In fact, the _more_ signal that is absorbed, the *less* that is reflected
back to the source. The Stealth technology utilizes _that_, plus 'carefully
shaped' surfaces to reflect remaining signal energy in a direction _other_
than back to the signal source.

>Just as cross-sections can be reduced, cross-sections can be increased
>(at a given frequency) , for example, . by a broadside dipole array.

Oh my, a 'Microsoft tech support' response -- "technically accurate,
but useless in application".

_How_many_ 'broadside dipole arrays' are in use, *airborne* in civilian
light aircraft?

The 'effective' relative cross-sectional area of such an antenna is
given _directly_ by the 'gain' of the antenna, basis a standard 1/2
wave dipole. 3db gain == double the effective cross-section, 6db == 4x
the effective cross-section, etc.



The antenna under discussion is that used for VHF reception in a typical
civilian light aircraft.

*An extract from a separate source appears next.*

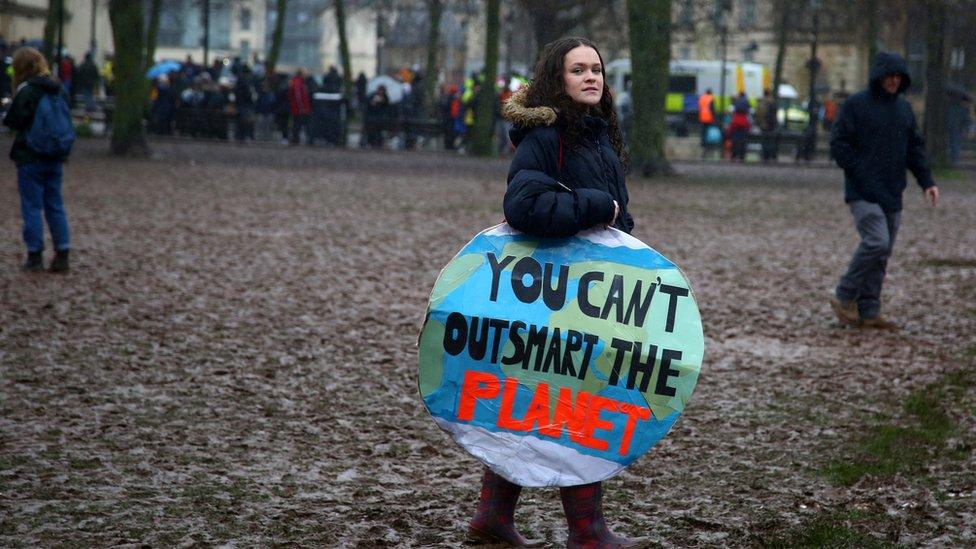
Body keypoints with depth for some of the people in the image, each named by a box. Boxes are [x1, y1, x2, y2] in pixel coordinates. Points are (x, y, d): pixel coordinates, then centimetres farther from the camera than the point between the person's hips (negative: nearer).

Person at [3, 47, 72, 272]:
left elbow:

A quarter-wavelength whip -- 'normal' to a
ground-plane. Giving an 'effective' size-equivalent of a 1/2 wavelength
dipole. If the whip is a 'coil-loaded' unit, to give a reduced physical
size, then actual signal capture is reduced below that of a full-length
1/4-wave unit.

*IF* one is using a 'gain' antenna -- say a "5/8-wave" unit -- it is
trivial to factor in the additional 'effective' cross-section; by
simply using the 'gain' of the antenna. The '5/8 wave' whip is the
-only- commonly-used _omni-directional_ 'gain' antenna in common use
on VHF frequencies. With a theoretical 3db gain, it has an 'output
voltage level' that is, at best, only about 40% higher than the 1/4-wave whip.

>That's the major problem with your input, in fact.

The _big_ problem with my analysis is the execrable 'capture efficiency'
of a standard 1/4-wave whip (or 1/2-wave dipole). I simply don't have
a good handle on _how_poor_ that efficiency actually is. The lack of
any measurable radio 'shadow' behind a broadside dipole array, and the
'gain' of a 3-element beam, vs a single 1/2-wave dipole element suggests
that the 'efficiency' value is _very_ low.